Como en cada proceso preelectoral, las encuestas no
buscan reflejar con fidelidad la voluntad ciudadana, sino más bien fabricar
percepciones, forzar actitudes y facilitar la puesta en marcha de estrategias
de comunicación política. No se trata de medir, sino de moldear las actitudes
para obtener cierta propensión en la opinión pública. Aunque todavía no se conoce
al conjunto de los candidatos presidenciales, todos los actores —desde el
oficialismo hasta la oposición— han comenzado a adelantar pronósticos que
buscan confundir, antes que esclarecer, generando un clima de incertidumbre muy
útil para los intereses políticos.
La proliferación de encuestas no es un signo de
transparencia, ni de análisis técnico serio, sino de un “mercado desregulado”
donde prima el interés de quien paga la encuesta. En Bolivia, la ausencia de
una institución académica o equipos técnicos reconocidos por su objetividad e
independencia, dejaron a las encuestas en manos de operadores políticos y
mercaderes de datos. Las universidades, por su parte, han optado por un
silencio cómodo o brillan por su ausencia debido a su incapacidad irrelevante. Por
lo tanto, las encuestas se han convertido en herramientas comerciales; se
venden como se vende un producto cualquiera en el mercado y, quien paga, es el
que manda.

MATERIAL PROPORCIONADO:

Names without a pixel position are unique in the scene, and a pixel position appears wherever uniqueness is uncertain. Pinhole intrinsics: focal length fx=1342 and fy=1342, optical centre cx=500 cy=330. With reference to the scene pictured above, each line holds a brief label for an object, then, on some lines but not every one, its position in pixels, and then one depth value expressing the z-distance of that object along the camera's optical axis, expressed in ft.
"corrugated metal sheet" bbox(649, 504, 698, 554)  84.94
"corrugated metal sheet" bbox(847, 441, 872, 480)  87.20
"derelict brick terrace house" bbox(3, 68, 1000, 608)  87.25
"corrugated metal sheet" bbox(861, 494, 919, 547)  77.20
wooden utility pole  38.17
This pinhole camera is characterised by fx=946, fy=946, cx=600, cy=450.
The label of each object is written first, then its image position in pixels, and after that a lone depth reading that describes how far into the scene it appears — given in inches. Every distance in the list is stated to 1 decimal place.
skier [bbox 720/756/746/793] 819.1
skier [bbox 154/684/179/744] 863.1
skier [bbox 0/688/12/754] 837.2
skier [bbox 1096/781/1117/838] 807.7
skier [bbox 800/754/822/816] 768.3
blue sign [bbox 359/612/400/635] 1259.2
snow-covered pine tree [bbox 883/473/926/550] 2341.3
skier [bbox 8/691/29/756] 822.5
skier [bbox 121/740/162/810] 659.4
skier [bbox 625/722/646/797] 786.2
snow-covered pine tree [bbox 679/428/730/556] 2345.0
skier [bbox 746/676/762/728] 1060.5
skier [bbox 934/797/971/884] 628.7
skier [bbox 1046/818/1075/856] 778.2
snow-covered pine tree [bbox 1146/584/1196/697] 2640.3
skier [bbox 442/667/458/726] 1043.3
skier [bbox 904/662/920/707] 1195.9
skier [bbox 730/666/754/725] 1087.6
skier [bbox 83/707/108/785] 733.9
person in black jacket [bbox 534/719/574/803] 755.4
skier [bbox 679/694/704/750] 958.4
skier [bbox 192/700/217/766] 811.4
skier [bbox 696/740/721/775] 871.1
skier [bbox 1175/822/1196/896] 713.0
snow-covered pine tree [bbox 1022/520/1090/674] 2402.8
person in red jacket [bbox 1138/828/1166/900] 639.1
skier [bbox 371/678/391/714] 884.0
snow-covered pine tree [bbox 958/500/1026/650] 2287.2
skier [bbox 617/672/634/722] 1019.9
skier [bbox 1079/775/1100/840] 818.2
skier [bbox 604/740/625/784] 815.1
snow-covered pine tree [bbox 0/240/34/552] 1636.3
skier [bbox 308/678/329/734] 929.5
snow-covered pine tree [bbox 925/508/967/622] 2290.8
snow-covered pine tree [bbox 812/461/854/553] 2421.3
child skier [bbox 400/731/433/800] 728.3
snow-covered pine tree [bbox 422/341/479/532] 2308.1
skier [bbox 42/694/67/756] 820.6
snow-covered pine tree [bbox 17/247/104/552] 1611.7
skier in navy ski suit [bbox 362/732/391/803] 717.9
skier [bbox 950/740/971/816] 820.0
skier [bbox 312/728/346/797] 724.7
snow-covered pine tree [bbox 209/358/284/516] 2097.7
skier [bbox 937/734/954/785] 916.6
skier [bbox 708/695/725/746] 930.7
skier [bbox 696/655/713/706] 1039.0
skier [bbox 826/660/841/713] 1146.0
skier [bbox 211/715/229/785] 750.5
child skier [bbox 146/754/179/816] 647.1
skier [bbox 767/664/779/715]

DESCRIPCIÓN DEL EJERCICIO:
Reescribe el texto sobre las encuestas desde "Como en cada" hasta "los intereses políticos.", sustituyendo "pronósticos" por "vaticinios". Usa solamente el texto sobre las encuestas.

RESPUESTA:
Como en cada proceso preelectoral, las encuestas no
buscan reflejar con fidelidad la voluntad ciudadana, sino más bien fabricar
percepciones, forzar actitudes y facilitar la puesta en marcha de estrategias
de comunicación política. No se trata de medir, sino de moldear las actitudes
para obtener cierta propensión en la opinión pública. Aunque todavía no se conoce
al conjunto de los candidatos presidenciales, todos los actores —desde el
oficialismo hasta la oposición— han comenzado a adelantar vaticinios que
buscan confundir, antes que esclarecer, generando un clima de incertidumbre muy
útil para los intereses políticos.